In other words, excessive gross external debt means a renewal risk, too, which may lead to tension on the money market - and to higher yields and decline in exchange rates through increased risk surcharges.

While gross external debt shows only the external indebtedness of the economic players in a country, net external debt takes into account not only the debt, but also how much of debt type assets (foreign currency reserves) invested abroad economic players have. After 2008, the significant net lending that emerged in Hungary was reflected in the decrease of the external debts of the country. Between 2008 and 2018 Hungary’s gross external debt fell by more than 35 per cent of the GDP overall, while net external debt dropped by more than 40 per cent of the GDP. This is the highest extent of decrease among the countries of the region, in which external debt indicators actually grew during the period - with the exception of Romania.

Chart 4: Changes in gross and net external debt in the ratio of the GDP, between the end of 2008 and Q3 of 2018


* The rise in Slovakia’s gross external debt also reflected its rising liabilities in relation to the payment system of the euro area. Note: Excluding owners' loans.
Source: Eurostat

Due to the outflow of debt, we were able to catch up with the region as regards debt indicators: Hungary’s gross and net external debt corresponds to that observed in the countries of the region.

By the end of Q3 of 2018, Hungary's gross external debt fell below 60 per cent of the GDP, and the net external debt fell below 10 per cent of the GDP, which corresponds to the average values in the countries of the region.

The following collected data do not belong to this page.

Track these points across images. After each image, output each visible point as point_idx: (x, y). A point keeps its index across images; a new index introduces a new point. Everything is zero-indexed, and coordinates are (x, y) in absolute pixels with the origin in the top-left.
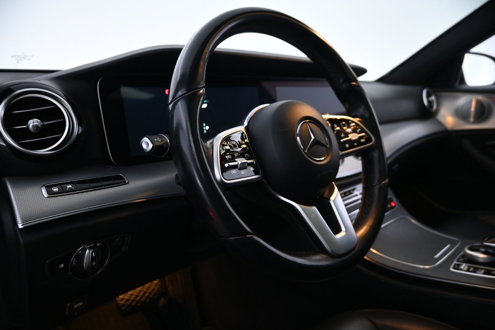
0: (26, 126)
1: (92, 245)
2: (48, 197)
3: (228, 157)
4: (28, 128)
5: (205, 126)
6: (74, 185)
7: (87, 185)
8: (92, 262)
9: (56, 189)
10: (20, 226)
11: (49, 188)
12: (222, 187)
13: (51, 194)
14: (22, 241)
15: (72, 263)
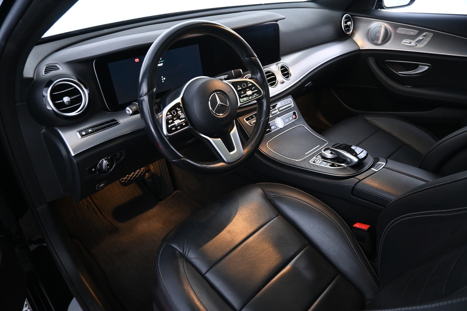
0: (62, 101)
1: (106, 158)
2: (81, 138)
3: (170, 122)
4: (63, 102)
5: (163, 78)
6: (92, 129)
7: (98, 128)
8: (107, 167)
9: (84, 133)
10: (73, 155)
11: (80, 132)
12: (168, 138)
13: (82, 136)
14: (75, 161)
15: (98, 168)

While Hungary’s gross external debt was extremely high compared to its peers when the crisis hit, as a result of the downward trend of the past few years it is now in the middle of the regional ranking. This process was supported by the fact that households were engaged in repaying their loans instead of borrowing, the general government deficit decreased and the government’s foreign debt was reduced continuously partly due to households’ government bond purchases and the Magyar Nemzeti Bank’s Self-Financing Programme.

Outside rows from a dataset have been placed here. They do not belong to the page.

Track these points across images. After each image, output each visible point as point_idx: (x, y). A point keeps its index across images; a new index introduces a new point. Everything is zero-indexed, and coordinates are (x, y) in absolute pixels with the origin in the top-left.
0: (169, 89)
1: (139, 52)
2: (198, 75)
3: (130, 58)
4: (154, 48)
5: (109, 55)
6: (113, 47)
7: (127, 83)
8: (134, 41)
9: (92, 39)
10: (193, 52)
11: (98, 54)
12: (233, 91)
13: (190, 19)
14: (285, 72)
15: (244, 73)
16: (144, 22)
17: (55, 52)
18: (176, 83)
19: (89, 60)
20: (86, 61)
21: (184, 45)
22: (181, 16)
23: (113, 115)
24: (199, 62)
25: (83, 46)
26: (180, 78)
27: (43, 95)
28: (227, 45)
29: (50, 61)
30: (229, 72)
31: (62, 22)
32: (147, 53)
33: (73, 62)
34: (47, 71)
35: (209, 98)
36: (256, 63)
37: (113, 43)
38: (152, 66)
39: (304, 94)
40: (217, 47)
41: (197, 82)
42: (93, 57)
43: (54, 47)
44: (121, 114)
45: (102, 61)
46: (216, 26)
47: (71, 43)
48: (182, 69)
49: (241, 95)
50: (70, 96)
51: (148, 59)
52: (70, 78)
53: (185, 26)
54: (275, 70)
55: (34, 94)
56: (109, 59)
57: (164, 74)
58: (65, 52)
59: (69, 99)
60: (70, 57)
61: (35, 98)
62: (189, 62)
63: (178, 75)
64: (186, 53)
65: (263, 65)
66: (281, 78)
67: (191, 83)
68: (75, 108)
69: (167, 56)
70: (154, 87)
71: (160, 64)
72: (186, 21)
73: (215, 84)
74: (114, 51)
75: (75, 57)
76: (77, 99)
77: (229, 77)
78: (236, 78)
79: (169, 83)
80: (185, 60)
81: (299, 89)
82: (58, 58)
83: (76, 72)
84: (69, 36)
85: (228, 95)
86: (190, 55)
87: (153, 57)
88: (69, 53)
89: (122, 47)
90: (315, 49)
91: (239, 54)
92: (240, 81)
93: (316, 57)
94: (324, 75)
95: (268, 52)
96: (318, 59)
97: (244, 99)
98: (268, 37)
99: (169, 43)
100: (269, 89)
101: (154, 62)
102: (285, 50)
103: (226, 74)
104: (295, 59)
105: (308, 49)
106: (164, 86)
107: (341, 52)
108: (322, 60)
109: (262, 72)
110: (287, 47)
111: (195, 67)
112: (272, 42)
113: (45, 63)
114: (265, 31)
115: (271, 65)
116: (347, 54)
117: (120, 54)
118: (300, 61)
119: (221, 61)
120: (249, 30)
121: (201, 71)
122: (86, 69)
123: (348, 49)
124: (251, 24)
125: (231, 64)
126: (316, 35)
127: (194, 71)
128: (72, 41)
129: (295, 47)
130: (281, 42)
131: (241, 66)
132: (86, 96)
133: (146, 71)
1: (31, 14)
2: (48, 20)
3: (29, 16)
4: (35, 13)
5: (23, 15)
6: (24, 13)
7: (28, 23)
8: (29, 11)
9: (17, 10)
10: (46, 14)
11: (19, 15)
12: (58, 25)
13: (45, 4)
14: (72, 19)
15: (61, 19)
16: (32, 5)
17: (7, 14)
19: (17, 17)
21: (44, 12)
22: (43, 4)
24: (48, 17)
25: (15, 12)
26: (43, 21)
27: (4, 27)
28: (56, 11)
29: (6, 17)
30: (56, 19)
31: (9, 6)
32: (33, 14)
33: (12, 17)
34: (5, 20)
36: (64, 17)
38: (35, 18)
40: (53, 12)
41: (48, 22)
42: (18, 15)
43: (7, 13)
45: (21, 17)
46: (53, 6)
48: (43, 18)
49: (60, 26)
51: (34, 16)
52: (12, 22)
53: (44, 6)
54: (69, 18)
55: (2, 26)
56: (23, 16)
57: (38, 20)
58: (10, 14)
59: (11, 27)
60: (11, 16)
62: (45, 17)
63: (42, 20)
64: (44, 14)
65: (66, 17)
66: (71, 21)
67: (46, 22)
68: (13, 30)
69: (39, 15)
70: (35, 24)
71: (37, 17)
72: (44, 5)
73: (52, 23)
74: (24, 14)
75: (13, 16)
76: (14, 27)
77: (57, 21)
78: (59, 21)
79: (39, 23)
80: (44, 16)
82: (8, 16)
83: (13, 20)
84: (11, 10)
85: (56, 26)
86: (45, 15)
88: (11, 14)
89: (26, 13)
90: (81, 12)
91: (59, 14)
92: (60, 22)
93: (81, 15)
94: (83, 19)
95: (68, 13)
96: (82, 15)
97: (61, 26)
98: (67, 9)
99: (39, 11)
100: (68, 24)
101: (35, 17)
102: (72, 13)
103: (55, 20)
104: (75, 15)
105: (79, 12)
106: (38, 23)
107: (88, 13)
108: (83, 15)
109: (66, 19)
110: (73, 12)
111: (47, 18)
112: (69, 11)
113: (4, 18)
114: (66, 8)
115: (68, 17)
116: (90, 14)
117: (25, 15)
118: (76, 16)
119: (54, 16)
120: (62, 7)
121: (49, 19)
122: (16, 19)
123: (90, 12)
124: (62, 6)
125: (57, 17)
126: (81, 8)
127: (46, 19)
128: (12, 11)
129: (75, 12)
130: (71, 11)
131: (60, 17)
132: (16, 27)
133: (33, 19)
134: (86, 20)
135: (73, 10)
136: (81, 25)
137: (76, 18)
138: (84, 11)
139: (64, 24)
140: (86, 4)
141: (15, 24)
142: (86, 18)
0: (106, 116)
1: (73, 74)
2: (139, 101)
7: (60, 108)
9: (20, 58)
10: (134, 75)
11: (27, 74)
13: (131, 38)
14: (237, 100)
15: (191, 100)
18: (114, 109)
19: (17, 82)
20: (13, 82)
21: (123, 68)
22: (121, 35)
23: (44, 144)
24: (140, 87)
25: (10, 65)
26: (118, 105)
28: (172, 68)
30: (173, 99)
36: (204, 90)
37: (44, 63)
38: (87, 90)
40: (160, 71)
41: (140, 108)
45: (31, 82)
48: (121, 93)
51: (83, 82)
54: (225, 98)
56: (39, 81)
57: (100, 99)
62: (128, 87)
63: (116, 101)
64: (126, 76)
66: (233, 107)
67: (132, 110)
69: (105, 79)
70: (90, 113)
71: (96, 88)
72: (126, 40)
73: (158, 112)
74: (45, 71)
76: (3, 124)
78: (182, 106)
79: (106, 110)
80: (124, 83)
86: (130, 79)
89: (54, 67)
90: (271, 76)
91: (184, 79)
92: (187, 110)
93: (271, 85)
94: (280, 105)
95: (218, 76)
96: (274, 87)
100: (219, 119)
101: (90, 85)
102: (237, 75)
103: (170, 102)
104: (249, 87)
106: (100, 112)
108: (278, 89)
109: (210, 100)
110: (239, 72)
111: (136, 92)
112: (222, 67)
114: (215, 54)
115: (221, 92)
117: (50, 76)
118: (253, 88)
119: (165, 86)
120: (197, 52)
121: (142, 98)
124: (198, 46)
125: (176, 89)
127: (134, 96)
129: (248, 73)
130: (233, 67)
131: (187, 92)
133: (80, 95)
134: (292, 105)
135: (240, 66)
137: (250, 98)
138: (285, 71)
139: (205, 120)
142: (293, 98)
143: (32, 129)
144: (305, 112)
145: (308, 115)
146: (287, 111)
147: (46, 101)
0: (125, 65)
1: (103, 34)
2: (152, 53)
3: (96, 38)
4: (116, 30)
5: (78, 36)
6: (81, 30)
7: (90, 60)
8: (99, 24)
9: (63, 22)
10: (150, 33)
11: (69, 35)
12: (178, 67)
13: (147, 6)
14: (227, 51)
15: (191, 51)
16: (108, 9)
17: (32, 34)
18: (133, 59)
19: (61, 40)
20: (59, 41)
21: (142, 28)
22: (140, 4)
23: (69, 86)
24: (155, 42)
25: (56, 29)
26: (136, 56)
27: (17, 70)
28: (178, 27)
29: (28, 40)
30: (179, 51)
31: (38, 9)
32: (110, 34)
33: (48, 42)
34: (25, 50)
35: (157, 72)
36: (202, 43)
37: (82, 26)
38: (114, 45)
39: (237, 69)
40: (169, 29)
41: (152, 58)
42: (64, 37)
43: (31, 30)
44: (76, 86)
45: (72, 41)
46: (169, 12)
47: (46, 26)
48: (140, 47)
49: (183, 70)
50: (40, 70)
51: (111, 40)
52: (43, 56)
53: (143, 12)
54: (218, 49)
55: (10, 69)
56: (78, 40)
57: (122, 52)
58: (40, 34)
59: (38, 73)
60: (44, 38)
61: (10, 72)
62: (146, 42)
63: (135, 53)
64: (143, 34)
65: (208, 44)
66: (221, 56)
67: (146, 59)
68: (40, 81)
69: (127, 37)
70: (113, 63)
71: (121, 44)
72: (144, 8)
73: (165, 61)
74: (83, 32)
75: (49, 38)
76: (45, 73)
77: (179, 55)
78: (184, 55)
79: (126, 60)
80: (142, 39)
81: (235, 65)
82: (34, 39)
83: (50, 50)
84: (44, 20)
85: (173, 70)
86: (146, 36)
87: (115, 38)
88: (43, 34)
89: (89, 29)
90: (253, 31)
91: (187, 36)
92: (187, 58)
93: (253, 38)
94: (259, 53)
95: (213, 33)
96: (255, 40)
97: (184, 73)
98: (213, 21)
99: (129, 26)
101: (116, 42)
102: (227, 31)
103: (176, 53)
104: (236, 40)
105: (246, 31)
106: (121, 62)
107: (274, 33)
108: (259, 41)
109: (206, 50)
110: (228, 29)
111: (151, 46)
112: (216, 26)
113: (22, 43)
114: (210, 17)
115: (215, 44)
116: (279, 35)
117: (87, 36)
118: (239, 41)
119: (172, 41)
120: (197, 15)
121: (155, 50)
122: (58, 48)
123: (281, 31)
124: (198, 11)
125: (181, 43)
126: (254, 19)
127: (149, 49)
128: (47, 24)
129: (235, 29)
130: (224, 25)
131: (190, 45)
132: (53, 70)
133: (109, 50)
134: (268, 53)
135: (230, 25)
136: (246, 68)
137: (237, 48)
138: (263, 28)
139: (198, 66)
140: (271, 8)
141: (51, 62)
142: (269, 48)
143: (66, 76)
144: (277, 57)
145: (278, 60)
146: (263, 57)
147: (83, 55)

As a result of the post-crisis adjustment, in parallel with the gross external debt, the net indicator also decreased considerably. Due to the significant decline in recent years, the level of Hungary’s net external debt is low. In the region, the indicator is lower only in the Czech Republic and in Romania. The reduction was first supported primarily by the decrease in external debts, and lately by the growth of the foreign assets of the private sector.

Chart 5: Gross and net external debt portfolio in the ratio of GDP in the region


Note: Indicators without owners' loans until Q3 of 2018.
Sources: Eurostat

Overall, in recent years, in terms of external vulnerability indicators, Hungary did not only adjust for its lag behind the region, disclosed during the crisis, but caught up with the average of the region in several indicators, and even became one of the leaders.

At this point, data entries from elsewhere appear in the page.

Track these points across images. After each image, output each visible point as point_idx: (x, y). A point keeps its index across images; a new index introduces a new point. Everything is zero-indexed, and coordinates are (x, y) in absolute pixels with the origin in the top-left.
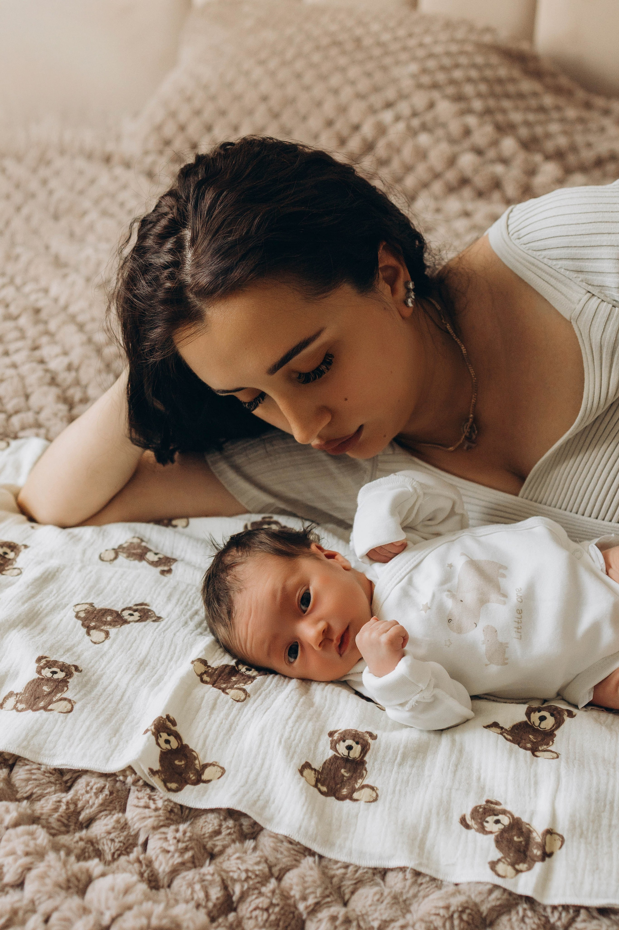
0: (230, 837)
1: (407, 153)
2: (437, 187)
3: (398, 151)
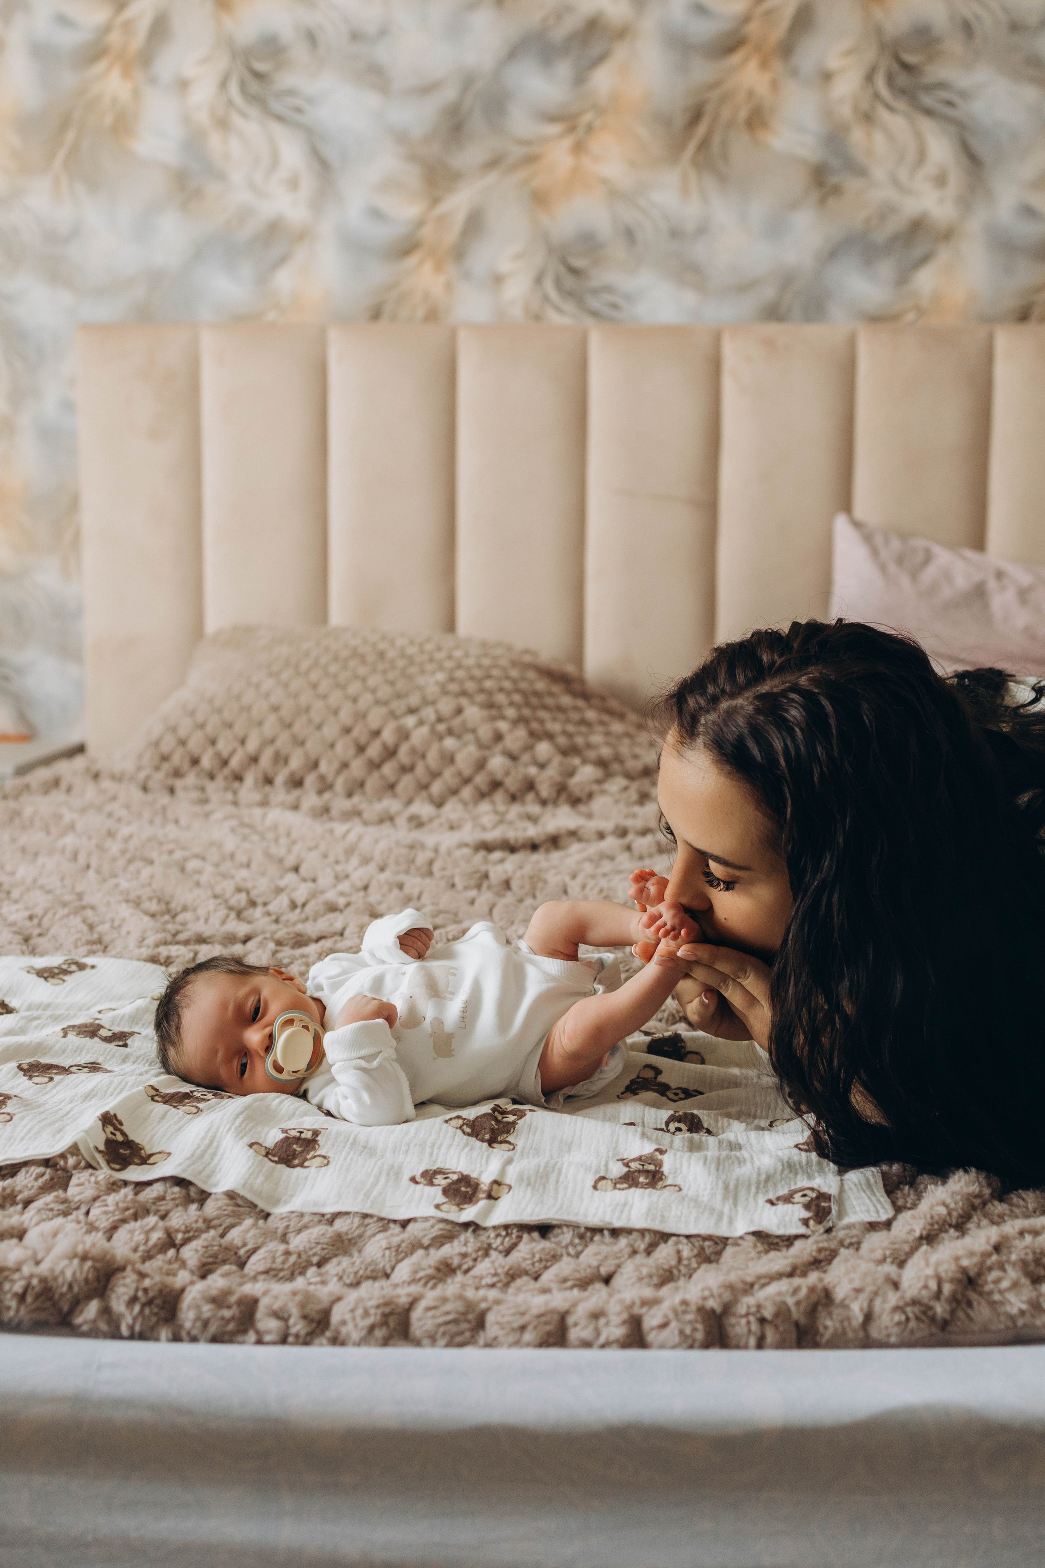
0: (173, 1202)
1: (432, 758)
2: (467, 792)
3: (423, 756)
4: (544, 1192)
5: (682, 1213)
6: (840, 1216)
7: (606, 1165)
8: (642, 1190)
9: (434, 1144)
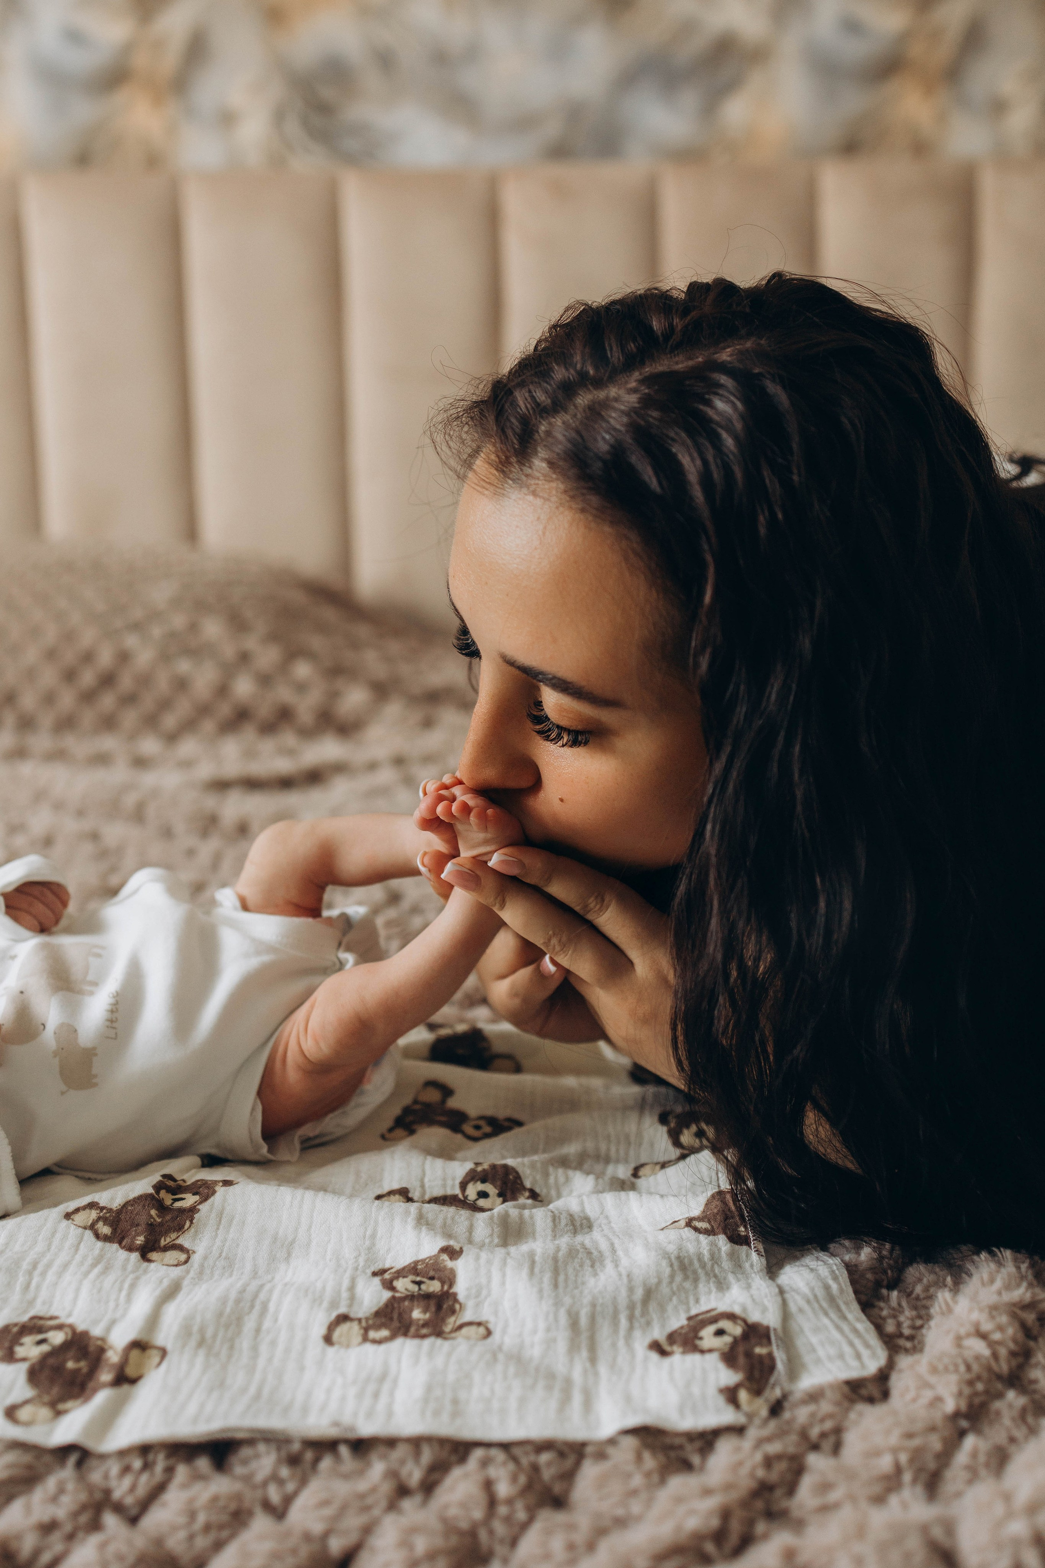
4: (230, 1357)
5: (492, 1391)
6: (793, 1373)
7: (352, 1288)
8: (416, 1342)
9: (35, 1265)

The financial crisis in 2008 and the debt crisis in the Mediterranean countries highlighted the importance of external debt and balance indicators. This is supported, for instance, by the fact that the European Commission monitors several indicators originating from the balance of payment statistics, in its mechanism supervising macroeconomic imbalances (MIP).

In addition, several analyses produced on the external vulnerability of a country by market, investment bank or international institutions paid special attention to these indicators. Therefore it is particularly important that from the disadvantages felt at the time of the crisis, Hungary caught up with the region, owing to the fact that it was in Hungary where the dynamics of external balance processes was the most favourable.

However, the improvement in the balance of payments did not require any sacrifice in growth: in the past six years, the fall in external debt – in a way not seen before – coupled with growth. In addition, the permanently favourable external balance processes made it possible to reach the regional average in certain indicators, and to be among the best: the firmly high balance of services and the improvement in debt indicators contributed to the fact that the Hungarian economy is now much more resistant to external shocks, including a possible crisis.